Problem description: Your answer should be the lines of the data below that contain "blind".

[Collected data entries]
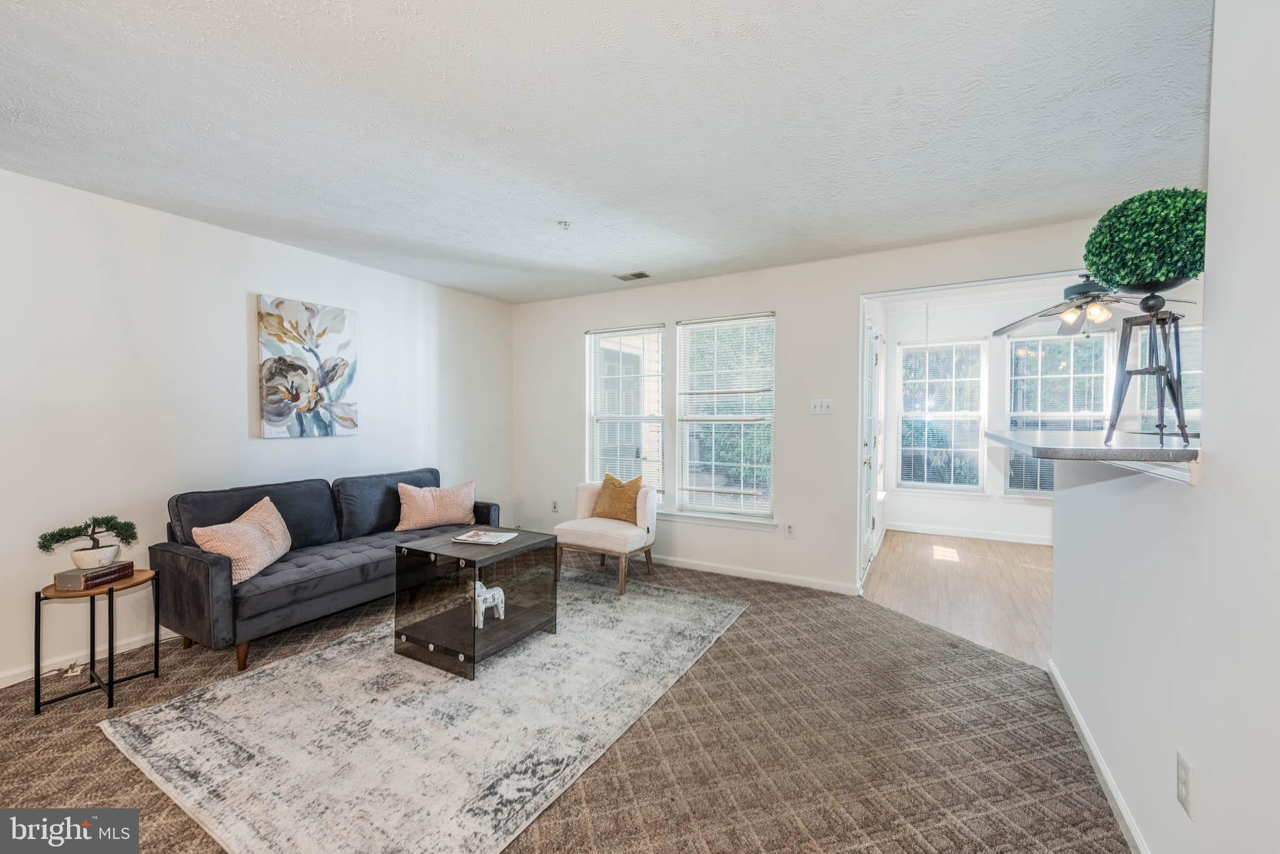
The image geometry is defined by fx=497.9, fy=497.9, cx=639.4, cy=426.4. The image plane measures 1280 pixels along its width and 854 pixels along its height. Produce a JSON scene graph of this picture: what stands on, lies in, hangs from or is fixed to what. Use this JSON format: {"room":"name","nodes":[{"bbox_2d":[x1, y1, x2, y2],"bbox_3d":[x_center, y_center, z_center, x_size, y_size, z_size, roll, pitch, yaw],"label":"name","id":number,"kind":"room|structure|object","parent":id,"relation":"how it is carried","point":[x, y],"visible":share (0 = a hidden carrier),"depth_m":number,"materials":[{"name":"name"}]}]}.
{"room":"living room","nodes":[
{"label":"living room","id":0,"kind":"room"},
{"bbox_2d":[0,169,514,688],"bbox_3d":[-2.796,-0.003,2.947,0.145,2.497,5.800,1,1,30],"label":"left wall","id":1,"kind":"structure","parent":0,"point":[241,307],"depth_m":2.90,"materials":[{"name":"white paint"}]},
{"bbox_2d":[0,627,180,687],"bbox_3d":[-2.820,1.212,2.909,0.014,0.083,4.681,1,1,30],"label":"baseboard","id":2,"kind":"structure","parent":1,"relation":"attached to","point":[4,686],"depth_m":2.65,"materials":[{"name":"white paint"}]},
{"bbox_2d":[257,294,358,438],"bbox_3d":[-2.367,-0.410,3.588,0.036,0.956,0.666,1,1,30],"label":"painting","id":3,"kind":"object","parent":1,"relation":"attached to","point":[337,325],"visible":0.99,"depth_m":3.53},
{"bbox_2d":[0,550,1127,853],"bbox_3d":[-0.623,1.312,1.807,5.525,0.100,5.526,1,1,30],"label":"carpet floor","id":4,"kind":"structure","parent":0,"point":[129,773],"depth_m":1.97,"materials":[{"name":"carpet"}]},
{"bbox_2d":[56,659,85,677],"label":"power cord","id":5,"kind":"object","parent":4,"relation":"on","point":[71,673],"visible":0.81,"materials":[{"name":"white plastic"}]},
{"bbox_2d":[33,567,162,715],"bbox_3d":[-2.557,0.997,2.365,0.404,0.513,0.409,1,1,30],"label":"side table","id":6,"kind":"object","parent":4,"relation":"on","point":[39,594],"visible":0.79,"depth_m":2.29,"materials":[{"name":"black metal"}]},
{"bbox_2d":[55,560,135,590],"bbox_3d":[-2.573,0.699,2.354,0.159,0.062,0.236,0,1,3],"label":"book","id":7,"kind":"object","parent":6,"relation":"on","point":[101,574],"visible":0.9,"depth_m":2.29,"materials":[{"name":"paper"}]},
{"bbox_2d":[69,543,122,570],"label":"plant pot","id":8,"kind":"object","parent":7,"relation":"on","point":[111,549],"visible":0.79,"depth_m":2.35,"materials":[{"name":"white ceramic"}]},
{"bbox_2d":[34,514,140,567],"bbox_3d":[-2.604,0.543,2.364,0.252,0.249,0.311,0,1,-1],"label":"bonsai plant","id":9,"kind":"object","parent":8,"relation":"in","point":[44,546],"visible":0.98,"depth_m":2.34,"materials":[{"name":"green plant"}]},
{"bbox_2d":[150,466,500,674],"bbox_3d":[-1.935,0.806,3.463,0.854,0.868,1.984,1,1,30],"label":"sofa","id":10,"kind":"object","parent":4,"relation":"on","point":[196,561],"visible":0.79,"depth_m":2.90,"materials":[{"name":"grey fabric"}]},
{"bbox_2d":[193,496,292,585],"bbox_3d":[-2.235,0.648,2.867,0.273,0.384,0.566,0,1,-3],"label":"throw pillow","id":11,"kind":"object","parent":10,"relation":"on","point":[271,559],"visible":0.86,"depth_m":2.76,"materials":[{"name":"beige fabric"}]},
{"bbox_2d":[395,480,475,530],"bbox_3d":[-1.566,0.613,3.862,0.604,0.359,0.227,-1,1,-33],"label":"throw pillow","id":12,"kind":"object","parent":10,"relation":"on","point":[422,519],"visible":1,"depth_m":3.77,"materials":[{"name":"beige fabric"}]},
{"bbox_2d":[101,570,746,853],"bbox_3d":[-0.750,1.244,2.732,2.001,0.013,2.683,1,1,30],"label":"area rug","id":13,"kind":"object","parent":4,"relation":"on","point":[209,696],"visible":0.95,"depth_m":2.05,"materials":[{"name":"carpet"}]},
{"bbox_2d":[389,528,555,679],"bbox_3d":[-0.939,0.960,2.872,0.645,0.556,0.687,1,1,30],"label":"coffee table","id":14,"kind":"object","parent":13,"relation":"on","point":[424,551],"visible":0.9,"depth_m":2.72,"materials":[{"name":"glass"}]},
{"bbox_2d":[451,529,518,545],"bbox_3d":[-0.919,0.660,2.966,0.303,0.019,0.219,0,1,15],"label":"magazine","id":15,"kind":"object","parent":14,"relation":"on","point":[472,539],"visible":0.99,"depth_m":2.93,"materials":[{"name":"white paper"}]},
{"bbox_2d":[471,578,506,627],"bbox_3d":[-0.868,0.962,2.779,0.119,0.243,0.233,1,1,44],"label":"figurine","id":16,"kind":"object","parent":14,"relation":"in","point":[499,596],"visible":0.84,"depth_m":2.74,"materials":[{"name":"white ceramic"}]},
{"bbox_2d":[553,478,658,594],"bbox_3d":[-0.264,0.845,4.070,0.713,0.761,0.642,1,1,30],"label":"accent chair","id":17,"kind":"object","parent":4,"relation":"on","point":[609,526],"visible":0.85,"depth_m":3.92,"materials":[{"name":"fabric"}]},
{"bbox_2d":[590,472,643,522],"bbox_3d":[-0.191,0.591,4.165,0.469,0.389,0.212,1,1,30],"label":"throw pillow","id":18,"kind":"object","parent":17,"relation":"on","point":[607,479],"visible":0.94,"depth_m":4.09,"materials":[{"name":"fabric"}]},
{"bbox_2d":[0,0,1211,304],"bbox_3d":[-0.234,-1.264,1.823,5.902,0.108,5.694,1,1,30],"label":"ceiling","id":19,"kind":"structure","parent":0,"point":[640,257],"depth_m":1.99,"materials":[{"name":"white paint"}]},
{"bbox_2d":[557,219,570,229],"bbox_3d":[-0.457,-1.220,3.020,0.077,0.037,0.076,1,1,30],"label":"sprinkler head","id":20,"kind":"object","parent":19,"relation":"attached to","point":[564,223],"visible":0.98,"depth_m":3.01},
{"bbox_2d":[613,271,650,281],"bbox_3d":[-0.055,-1.251,4.146,0.277,0.010,0.153,1,1,30],"label":"ceiling vent","id":21,"kind":"object","parent":19,"relation":"attached to","point":[624,277],"visible":0.99,"depth_m":4.13,"materials":[{"name":"metal"}]},
{"bbox_2d":[510,217,1109,595],"bbox_3d":[1.100,-0.033,3.971,5.687,2.534,0.140,1,1,30],"label":"back wall","id":22,"kind":"structure","parent":0,"point":[787,305],"depth_m":3.90,"materials":[{"name":"white paint"}]},
{"bbox_2d":[550,499,558,512],"bbox_3d":[-0.856,0.798,4.981,0.075,0.119,0.019,1,1,30],"label":"wall socket","id":23,"kind":"object","parent":22,"relation":"attached to","point":[554,504],"visible":0.99,"depth_m":4.98,"materials":[{"name":"white plastic"}]},
{"bbox_2d":[583,323,666,500],"bbox_3d":[-0.143,-0.076,4.659,0.867,1.684,0.136,1,1,30],"label":"window","id":24,"kind":"structure","parent":22,"relation":"in","point":[652,330],"depth_m":4.66,"materials":[{"name":"white glass"}]},
{"bbox_2d":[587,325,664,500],"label":"window blind","id":25,"kind":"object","parent":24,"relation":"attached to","point":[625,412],"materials":[{"name":"white plastic"}]},
{"bbox_2d":[675,313,775,522],"bbox_3d":[0.719,-0.066,4.202,0.880,1.723,0.133,1,1,30],"label":"window","id":26,"kind":"structure","parent":22,"relation":"in","point":[680,491],"depth_m":4.21,"materials":[{"name":"white glass"}]},
{"bbox_2d":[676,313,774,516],"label":"window blind","id":27,"kind":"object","parent":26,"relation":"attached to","point":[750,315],"visible":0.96,"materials":[{"name":"white plastic"}]},
{"bbox_2d":[649,554,860,595],"bbox_3d":[0.223,1.186,4.419,3.341,0.082,0.015,1,1,30],"label":"baseboard","id":28,"kind":"structure","parent":22,"relation":"attached to","point":[685,566],"depth_m":4.00,"materials":[{"name":"white paint"}]},
{"bbox_2d":[784,522,794,537],"bbox_3d":[1.177,0.817,3.914,0.071,0.118,0.009,1,1,30],"label":"wall socket","id":29,"kind":"object","parent":22,"relation":"attached to","point":[790,529],"visible":0.98,"depth_m":3.91,"materials":[{"name":"white plastic"}]},
{"bbox_2d":[809,398,833,414],"bbox_3d":[1.378,-0.154,3.780,0.161,0.115,0.019,1,1,30],"label":"light switch","id":30,"kind":"object","parent":22,"relation":"attached to","point":[825,404],"visible":0.98,"depth_m":3.78,"materials":[{"name":"white plastic"}]},
{"bbox_2d":[860,310,881,581],"bbox_3d":[1.963,0.187,4.285,0.129,2.075,0.999,1,1,30],"label":"french door","id":31,"kind":"structure","parent":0,"point":[870,379],"depth_m":4.35,"materials":[{"name":"white glass"}]},
{"bbox_2d":[864,530,1054,667],"bbox_3d":[3.479,1.289,3.711,3.446,0.088,3.732,1,1,30],"label":"wood floor","id":32,"kind":"structure","parent":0,"point":[1028,556],"depth_m":3.83,"materials":[{"name":"brown wood"}]},
{"bbox_2d":[868,284,1200,544],"bbox_3d":[4.347,-0.042,5.168,3.186,2.574,0.145,1,1,30],"label":"sunroom wall","id":33,"kind":"structure","parent":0,"point":[1020,526],"depth_m":5.44,"materials":[{"name":"white paint"}]},
{"bbox_2d":[896,339,987,492],"bbox_3d":[3.365,-0.091,5.590,0.867,1.716,0.130,1,1,30],"label":"window","id":34,"kind":"structure","parent":33,"relation":"in","point":[910,347],"depth_m":5.58,"materials":[{"name":"white glass"}]},
{"bbox_2d":[890,522,1054,545],"bbox_3d":[4.046,1.174,5.174,2.478,0.089,0.022,1,1,30],"label":"baseboard","id":35,"kind":"structure","parent":33,"relation":"attached to","point":[930,531],"depth_m":5.40,"materials":[{"name":"white paint"}]},
{"bbox_2d":[1002,328,1112,496],"bbox_3d":[4.313,-0.109,5.149,0.934,1.741,0.132,1,1,30],"label":"window","id":36,"kind":"structure","parent":33,"relation":"in","point":[1013,414],"depth_m":5.16,"materials":[{"name":"glass"}]},
{"bbox_2d":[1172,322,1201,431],"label":"window","id":37,"kind":"structure","parent":33,"relation":"in","point":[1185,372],"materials":[{"name":"white"}]},
{"bbox_2d":[991,274,1196,336],"bbox_3d":[3.226,-0.937,3.605,1.223,0.574,1.219,1,1,30],"label":"ceiling fan","id":38,"kind":"object","parent":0,"point":[1095,290],"visible":0.86,"depth_m":3.55,"materials":[{"name":"metal"}]},
{"bbox_2d":[1052,2,1279,853],"bbox_3d":[1.085,0.054,0.661,0.132,2.480,4.324,1,1,30],"label":"right wall","id":39,"kind":"structure","parent":0,"point":[1208,474],"depth_m":1.14,"materials":[{"name":"white paint"}]},
{"bbox_2d":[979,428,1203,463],"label":"countertop","id":40,"kind":"object","parent":39,"relation":"attached to","point":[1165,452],"visible":0.78,"depth_m":1.48,"materials":[{"name":"grey stone"}]},
{"bbox_2d":[1102,301,1192,448],"bbox_3d":[1.558,-0.163,1.517,0.244,0.445,0.238,0,1,-23],"label":"metal stand","id":41,"kind":"object","parent":40,"relation":"on","point":[1120,352],"visible":0.98,"depth_m":1.50,"materials":[{"name":"black metal"}]},
{"bbox_2d":[1083,187,1208,292],"bbox_3d":[1.542,-0.528,1.522,0.331,0.330,0.329,-1,1,-36],"label":"topiary ball","id":42,"kind":"object","parent":41,"relation":"on","point":[1128,280],"visible":0.93,"depth_m":1.42,"materials":[{"name":"green plant"}]},
{"bbox_2d":[1047,660,1150,853],"bbox_3d":[1.190,1.250,0.989,0.016,0.081,3.659,1,1,30],"label":"baseboard","id":43,"kind":"structure","parent":39,"relation":"attached to","point":[1088,740],"depth_m":1.77,"materials":[{"name":"white paint"}]},
{"bbox_2d":[1176,750,1195,818],"bbox_3d":[1.340,0.879,1.226,0.009,0.118,0.072,1,1,30],"label":"wall socket","id":44,"kind":"object","parent":39,"relation":"attached to","point":[1185,778],"visible":0.97,"depth_m":1.21,"materials":[{"name":"white plastic"}]}
]}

Result below:
{"bbox_2d":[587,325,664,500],"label":"window blind","id":25,"kind":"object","parent":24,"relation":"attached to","point":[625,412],"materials":[{"name":"white plastic"}]},
{"bbox_2d":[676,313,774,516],"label":"window blind","id":27,"kind":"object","parent":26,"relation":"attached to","point":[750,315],"visible":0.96,"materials":[{"name":"white plastic"}]},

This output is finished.